> _What the task asks_
Find all lines in the records that include the word "مطلب", and copy them out.
════════════════
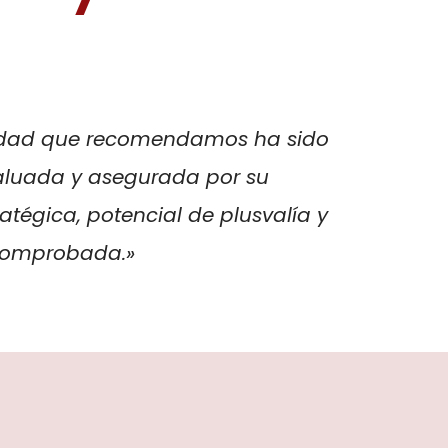
dad que recomendamos ha sido
aluada y asegurada por su
atégica, potencial de plusvalía y
 comprobada.»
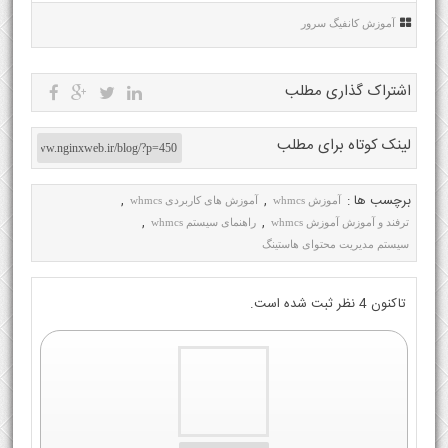
آموزش کانفیگ سرور
اشتراک گذاری مطلب
لینک کوتاه برای مطلب
برچسب ها :
,
,
آموزش whmcs
آموزش های کاربردی whmcs
,
,
ترفند و آموزش آموزش whmcs
راهنمای سیستم whmcs
سیستم مدیریت محتوای هاستینگ
تاکنون 4 نظر ثبت شده است.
════════════════
> _Answer to the problem_
اشتراک گذاری مطلب
لینک کوتاه برای مطلب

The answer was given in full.